By Ian Simm
Russian
airstrikes against anti-government and Islamist militants in Syria have
brought into focus President Vladimir Putin’s intentions in the country.
With Syria home to a mere 2.5 billion barrels of oil reserves, small by
Middle East standards, hydrocarbons do not figure to be of much relevance in
this power play. Instead, the efforts to prop up the regime of Bashar al-Assad
– opposing the line taken by the West, which has backed ‘moderate’ rebels –
appear to be based in three major strategies: those of politics, defence and
economics.
Map of Russian airstrikes in Syria (September 30-October 5) - Courtesy of the Institute for the Study of War (ISW) |
Politics
That
Putin has taken matters into his own hands is hardly surprising though.
Relations between Moscow and the West are at a
post-Cold War low in the wake of the contentious annexation/reclamation
(depending on one’s point of view) of Crimea. Russia’s
willingness to take a lone stand in international matters is a show of strength
both for those at home and abroad, but aside from political one-upmanship Putin
has sufficient incentive to take military action.
The missiles being fired at targets in Syria
from Russian warships 1,500 km away in the Caspian Sea
must to fly over Iranian and then Iraqi territory to reach their objectives –
these countries are also key to the initiative to eliminate the extremists. Tehran is another strong ally of Moscow,
and Iran’s regional
influence has grown significantly in the last 18 months, and it holds
considerable control in the corridors of power in Shia-majority Iraq.
Iranian and Kurdish fighters have so far been the most successful in
stopping and reclaiming ground from militants in northern and western Iraq. With no
sign yet of a major breakthrough on the ground though, Baghdad
has now reportedly asked Russia
to target militant-held locations in Iraq. Also buoyed by Russian
involvement, on October 11, the Iraqi air force reported that it had carried
out its own attack on an Islamic state convoy in the Anbar province, killing
several of the group’s highest ranking members, but missing leader Abu Bakr
al-Baghdadi.
Defence
Syria is a long-time ally of Russia, and the ports of Latakia and Tartous are
the country’s only foothold in the Mediterranean.
Even from a purely selfish point of view then, Putin can claim to be looking
after Russia’s
own best interests, and the same can be said of the move to tackle the
jihadists.
I understand from Russian
diplomatic sources that several of those closest to Putin believe that jihadism
is the single most significant threat to the country’s national security.
Russia has a longer history than
most in dealing with Islamic separatism and extremism, having fought a war in Afghanistan and two with Chechnya and quelling uprisings in former Soviet
republics in Central Asia, all within fairly
recent memory.
In order to stop the expansion of the group’s influence, it will take a
concerted and single-minded effort to cut off their revenue streams and thereby
disincentivise sympathisers.
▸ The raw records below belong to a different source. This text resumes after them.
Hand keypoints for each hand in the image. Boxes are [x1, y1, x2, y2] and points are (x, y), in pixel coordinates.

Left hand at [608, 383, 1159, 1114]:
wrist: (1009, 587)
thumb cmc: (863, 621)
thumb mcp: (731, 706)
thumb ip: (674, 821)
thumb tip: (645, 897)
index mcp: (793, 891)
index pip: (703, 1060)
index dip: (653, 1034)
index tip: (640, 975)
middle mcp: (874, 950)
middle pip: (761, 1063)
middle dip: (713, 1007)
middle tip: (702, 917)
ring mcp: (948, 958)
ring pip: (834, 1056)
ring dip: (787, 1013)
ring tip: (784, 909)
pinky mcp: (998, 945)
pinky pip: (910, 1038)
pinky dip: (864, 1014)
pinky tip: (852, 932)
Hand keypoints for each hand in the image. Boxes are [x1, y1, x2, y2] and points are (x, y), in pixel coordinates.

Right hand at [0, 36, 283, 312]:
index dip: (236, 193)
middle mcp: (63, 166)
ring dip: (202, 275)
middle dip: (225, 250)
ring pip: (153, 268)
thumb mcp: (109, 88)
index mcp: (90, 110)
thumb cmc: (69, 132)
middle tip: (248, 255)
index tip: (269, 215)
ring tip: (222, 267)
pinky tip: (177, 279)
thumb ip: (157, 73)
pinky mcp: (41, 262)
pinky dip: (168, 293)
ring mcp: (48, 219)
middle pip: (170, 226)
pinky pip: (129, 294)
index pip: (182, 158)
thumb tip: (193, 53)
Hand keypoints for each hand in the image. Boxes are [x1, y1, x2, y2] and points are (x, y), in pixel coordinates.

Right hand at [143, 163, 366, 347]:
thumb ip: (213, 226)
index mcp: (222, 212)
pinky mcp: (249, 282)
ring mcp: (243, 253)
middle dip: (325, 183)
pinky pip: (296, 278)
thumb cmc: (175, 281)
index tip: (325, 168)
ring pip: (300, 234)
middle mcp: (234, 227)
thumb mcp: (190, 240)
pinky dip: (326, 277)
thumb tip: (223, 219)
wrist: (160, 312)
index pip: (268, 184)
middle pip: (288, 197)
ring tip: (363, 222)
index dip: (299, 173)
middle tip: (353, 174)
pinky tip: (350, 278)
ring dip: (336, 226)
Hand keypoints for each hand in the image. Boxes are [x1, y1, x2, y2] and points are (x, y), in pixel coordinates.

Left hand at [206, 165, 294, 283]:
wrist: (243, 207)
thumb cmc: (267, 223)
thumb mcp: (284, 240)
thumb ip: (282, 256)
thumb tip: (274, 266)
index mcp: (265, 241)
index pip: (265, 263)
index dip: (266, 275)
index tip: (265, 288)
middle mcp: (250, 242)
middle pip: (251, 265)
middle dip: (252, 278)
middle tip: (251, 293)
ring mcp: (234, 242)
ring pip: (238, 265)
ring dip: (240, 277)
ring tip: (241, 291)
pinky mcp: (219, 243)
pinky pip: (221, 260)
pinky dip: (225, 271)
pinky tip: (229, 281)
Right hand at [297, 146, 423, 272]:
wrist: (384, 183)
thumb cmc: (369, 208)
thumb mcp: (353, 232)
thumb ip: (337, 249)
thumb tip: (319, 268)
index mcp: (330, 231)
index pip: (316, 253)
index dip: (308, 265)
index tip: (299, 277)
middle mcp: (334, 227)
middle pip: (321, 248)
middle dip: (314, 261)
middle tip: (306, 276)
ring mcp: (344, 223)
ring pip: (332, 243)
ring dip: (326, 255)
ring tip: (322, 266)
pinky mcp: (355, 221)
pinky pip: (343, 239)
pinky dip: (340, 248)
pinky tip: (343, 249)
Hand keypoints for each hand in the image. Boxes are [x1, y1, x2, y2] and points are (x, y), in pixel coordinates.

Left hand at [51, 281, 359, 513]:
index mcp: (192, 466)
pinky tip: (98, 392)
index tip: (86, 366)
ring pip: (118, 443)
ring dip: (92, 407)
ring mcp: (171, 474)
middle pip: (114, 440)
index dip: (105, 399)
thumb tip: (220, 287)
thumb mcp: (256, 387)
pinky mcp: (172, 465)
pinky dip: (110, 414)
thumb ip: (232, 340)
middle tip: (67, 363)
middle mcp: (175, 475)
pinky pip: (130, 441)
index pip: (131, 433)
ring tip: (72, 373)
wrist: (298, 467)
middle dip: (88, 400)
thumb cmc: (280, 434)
It is therefore, little surprise that Russian and
Western-backed coalition air attacks appear to have focused on the group’s
infrastructure, including oilfields, pipelines and processing facilities
expropriated from firms operating in Syria.
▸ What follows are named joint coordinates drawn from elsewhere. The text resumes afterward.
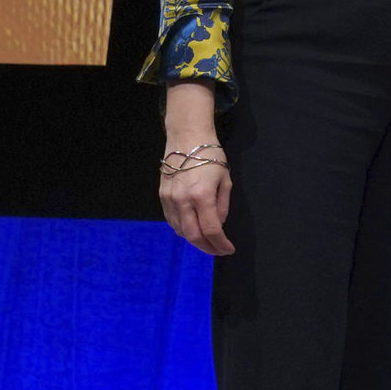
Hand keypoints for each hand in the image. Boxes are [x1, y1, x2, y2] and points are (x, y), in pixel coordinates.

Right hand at [159, 81, 234, 255]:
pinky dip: (182, 229)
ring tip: (207, 242)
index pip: (212, 229)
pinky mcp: (162, 196)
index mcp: (202, 195)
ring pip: (180, 230)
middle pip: (192, 235)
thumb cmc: (210, 156)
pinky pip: (171, 220)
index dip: (221, 243)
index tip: (228, 249)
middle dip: (206, 247)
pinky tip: (191, 230)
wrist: (186, 138)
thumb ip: (222, 204)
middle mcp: (183, 200)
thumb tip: (219, 224)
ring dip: (194, 240)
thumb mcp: (225, 178)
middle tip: (217, 251)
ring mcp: (170, 199)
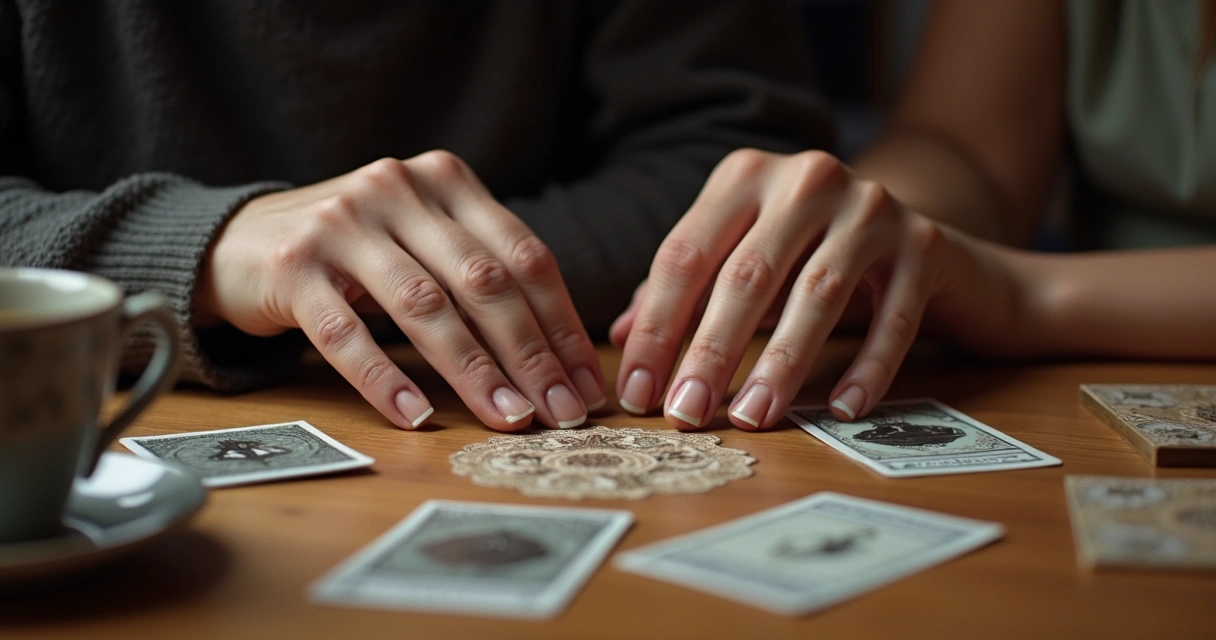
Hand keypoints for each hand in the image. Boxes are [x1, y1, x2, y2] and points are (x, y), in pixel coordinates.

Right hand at [196, 152, 606, 431]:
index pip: (523, 256)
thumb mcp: (422, 242)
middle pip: (483, 282)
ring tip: (507, 420)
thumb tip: (559, 361)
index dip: (561, 324)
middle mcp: (396, 189)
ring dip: (473, 372)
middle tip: (560, 414)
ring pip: (423, 308)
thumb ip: (480, 276)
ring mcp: (341, 224)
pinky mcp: (292, 266)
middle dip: (530, 355)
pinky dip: (386, 381)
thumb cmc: (356, 253)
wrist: (239, 239)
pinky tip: (417, 417)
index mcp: (444, 180)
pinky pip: (348, 334)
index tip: (586, 384)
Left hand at [610, 149, 1026, 429]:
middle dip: (709, 352)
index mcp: (746, 177)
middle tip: (685, 414)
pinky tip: (843, 410)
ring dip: (780, 363)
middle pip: (746, 275)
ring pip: (817, 294)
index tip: (636, 393)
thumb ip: (686, 292)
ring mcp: (871, 207)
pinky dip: (867, 367)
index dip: (657, 328)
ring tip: (752, 418)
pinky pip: (893, 317)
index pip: (686, 255)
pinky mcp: (925, 244)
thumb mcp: (746, 262)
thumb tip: (620, 339)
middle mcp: (807, 179)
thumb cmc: (813, 258)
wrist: (924, 240)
In addition, to ensure that the effort against the militants is unified,
Putin may see the reported attacks on anti-Assad rebels as necessary to
strengthen the government forces’ position prior to a major ground offensive. Russia
is unlikely to take part in a ground offensive, but it has shown willingness to
at least provide covering fire. As a result, Western-backed rebels will be
looking to their sponsors for more funding and weaponry to fight back.
Economics
In
a 2007 cable
released by WikiLeaks, former US
Ambassador to Syria, Michael
Corbin admitted the comparative fruitlessness for international oil companies
(IOCs) of doing business in Syria.
“Senior managers of both Shell and PetroCanada in Syria
have admitted … that their presence in Syria
is due in part to its strategic location next to Iraq.” He added that the firms saw Syria as a platform to move into Iraq – “this includes training Syrian staff
envisaged as a core of workers willing to work in Iraq once the market opens.”
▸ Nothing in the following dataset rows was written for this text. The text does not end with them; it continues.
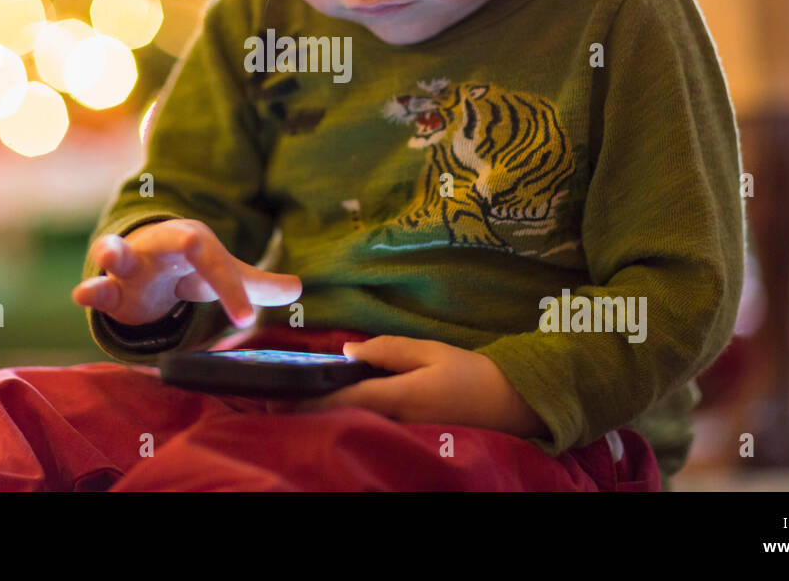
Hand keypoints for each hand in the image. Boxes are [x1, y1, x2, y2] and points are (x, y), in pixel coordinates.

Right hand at [71, 219, 301, 329]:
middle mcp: (163, 246)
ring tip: (109, 256)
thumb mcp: (225, 275)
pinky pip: (99, 287)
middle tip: (194, 248)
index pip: (217, 262)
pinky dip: (91, 290)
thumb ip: (259, 286)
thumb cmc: (192, 268)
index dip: (232, 290)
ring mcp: (133, 265)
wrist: (147, 262)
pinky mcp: (111, 289)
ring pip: (120, 252)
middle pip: (174, 240)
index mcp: (195, 242)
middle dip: (182, 243)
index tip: (245, 320)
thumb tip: (299, 288)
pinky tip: (83, 295)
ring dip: (113, 252)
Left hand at [269, 335, 549, 437]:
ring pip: (356, 426)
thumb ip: (388, 350)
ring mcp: (405, 435)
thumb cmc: (472, 374)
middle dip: (310, 410)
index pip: (343, 402)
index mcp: (400, 397)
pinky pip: (374, 429)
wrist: (513, 406)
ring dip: (328, 415)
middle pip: (343, 419)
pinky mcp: (413, 439)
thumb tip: (348, 352)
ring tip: (297, 403)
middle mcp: (398, 422)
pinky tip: (338, 410)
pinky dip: (351, 420)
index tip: (277, 396)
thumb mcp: (431, 351)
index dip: (308, 400)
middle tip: (275, 400)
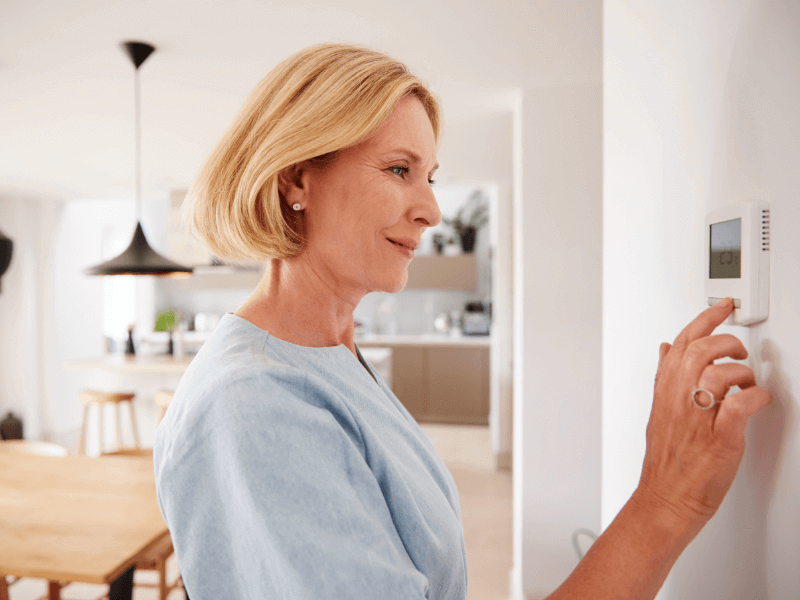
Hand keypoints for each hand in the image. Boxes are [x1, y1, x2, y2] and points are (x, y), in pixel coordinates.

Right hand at [635, 298, 772, 531]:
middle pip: (701, 351)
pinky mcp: (719, 439)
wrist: (666, 498)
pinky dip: (754, 398)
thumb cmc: (666, 460)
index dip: (704, 319)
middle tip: (739, 351)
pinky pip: (739, 407)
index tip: (722, 307)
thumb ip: (664, 377)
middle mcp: (679, 400)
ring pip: (719, 374)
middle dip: (727, 343)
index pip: (682, 342)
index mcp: (665, 391)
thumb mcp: (658, 410)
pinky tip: (756, 401)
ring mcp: (698, 419)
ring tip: (747, 383)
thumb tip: (666, 349)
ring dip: (742, 374)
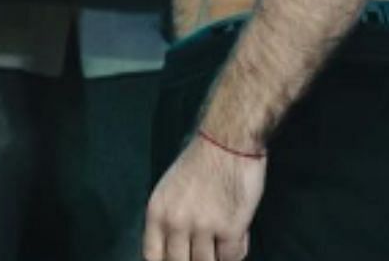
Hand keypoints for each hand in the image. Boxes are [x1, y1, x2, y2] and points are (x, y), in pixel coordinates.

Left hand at [142, 133, 265, 260]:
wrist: (228, 140)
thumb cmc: (201, 160)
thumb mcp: (170, 190)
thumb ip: (169, 220)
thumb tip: (178, 249)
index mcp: (157, 212)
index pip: (153, 257)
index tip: (180, 259)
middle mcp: (176, 222)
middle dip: (193, 260)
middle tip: (205, 250)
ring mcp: (203, 227)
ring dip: (216, 256)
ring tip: (221, 241)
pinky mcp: (230, 228)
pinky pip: (232, 257)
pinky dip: (236, 250)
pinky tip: (236, 236)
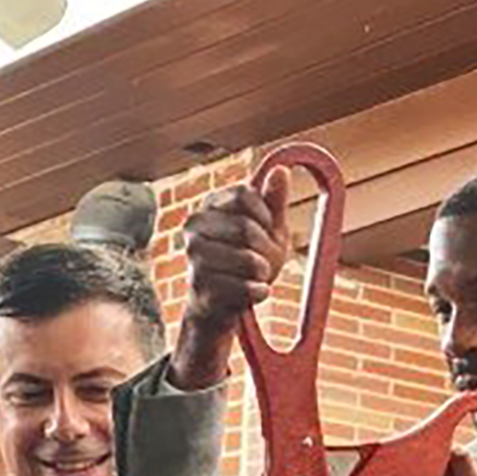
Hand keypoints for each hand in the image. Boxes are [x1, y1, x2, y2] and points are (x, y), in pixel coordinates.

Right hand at [170, 172, 288, 390]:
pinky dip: (260, 292)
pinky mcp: (200, 289)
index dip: (266, 215)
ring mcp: (194, 258)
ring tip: (255, 276)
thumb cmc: (247, 261)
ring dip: (264, 272)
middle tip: (265, 260)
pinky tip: (252, 292)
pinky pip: (248, 288)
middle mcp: (194, 227)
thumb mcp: (267, 228)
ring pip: (249, 259)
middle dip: (267, 248)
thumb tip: (282, 170)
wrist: (223, 305)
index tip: (266, 230)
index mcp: (210, 205)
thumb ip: (273, 201)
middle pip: (247, 228)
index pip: (246, 194)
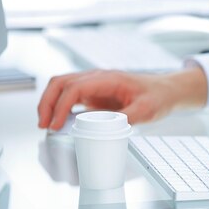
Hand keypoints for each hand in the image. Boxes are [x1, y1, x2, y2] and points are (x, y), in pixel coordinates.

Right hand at [38, 68, 206, 129]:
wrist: (165, 90)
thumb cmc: (157, 96)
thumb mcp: (146, 110)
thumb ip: (126, 119)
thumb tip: (106, 129)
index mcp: (108, 79)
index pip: (75, 88)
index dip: (61, 106)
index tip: (56, 125)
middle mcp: (97, 78)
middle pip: (60, 83)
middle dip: (47, 102)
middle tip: (43, 125)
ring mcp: (94, 84)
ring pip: (62, 87)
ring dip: (50, 103)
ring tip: (46, 124)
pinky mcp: (94, 93)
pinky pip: (70, 96)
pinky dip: (59, 106)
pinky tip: (58, 122)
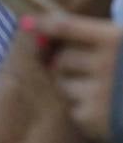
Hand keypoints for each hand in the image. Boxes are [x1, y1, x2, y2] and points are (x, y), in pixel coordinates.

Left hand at [30, 12, 122, 142]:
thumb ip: (92, 37)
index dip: (43, 24)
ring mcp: (100, 92)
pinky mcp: (95, 118)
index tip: (28, 24)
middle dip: (66, 63)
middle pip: (61, 58)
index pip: (64, 26)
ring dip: (74, 86)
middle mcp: (105, 64)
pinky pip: (73, 108)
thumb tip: (41, 27)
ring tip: (102, 91)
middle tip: (84, 69)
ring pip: (64, 83)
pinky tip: (107, 109)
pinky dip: (84, 109)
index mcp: (114, 39)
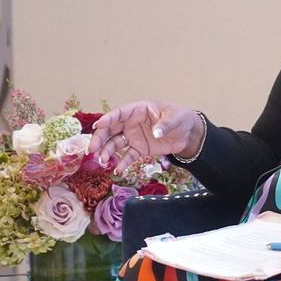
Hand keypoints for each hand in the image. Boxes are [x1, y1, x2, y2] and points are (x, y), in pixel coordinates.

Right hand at [88, 101, 203, 172]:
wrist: (188, 133)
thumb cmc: (180, 118)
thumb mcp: (175, 118)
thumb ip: (165, 125)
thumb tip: (156, 133)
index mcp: (138, 110)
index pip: (119, 113)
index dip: (108, 119)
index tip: (98, 125)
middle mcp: (132, 123)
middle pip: (111, 129)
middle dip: (100, 138)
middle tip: (92, 149)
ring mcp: (134, 136)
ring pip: (115, 143)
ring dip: (107, 151)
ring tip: (103, 161)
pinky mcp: (139, 149)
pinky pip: (127, 156)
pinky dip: (122, 163)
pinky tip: (117, 170)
Indeed, the onset of internal conflict in Syria
in 2011 was enough for most firms active in the country to leave, and even the
closeness of ties between Damascus and Moscow have not proved
strong enough to keep Russian firms interested. Plans announced in late 2013 by
private Russian firm SoyuzNefteGaz to explore a 2,190-square km area of Syria’s
Mediterranean waters, made little progress, and the company’s chairman
announced last month that the effort would be dropped. The conflict has driven
oil production down from around 380,000 barrels per day to less than 10,000 bpd
in four years.
It may be though, that with Iran’s
impending return to global markets from the economic wilderness, Moscow sees the situation in Syria
as an opportunity to work together with Tehran,
thereby building political ties that could bear fruit for Russian companies.
The country’s firms stand to benefit more than many others from the lifting of
sanctions on the Islamic republic – likely in March or April next year.
While Corbin’s conclusion was apt – “Economic
considerations rarely, if ever, trump political interests in Syria” – the country may eventually
prove to have been a litmus test for changing dynamics in the region.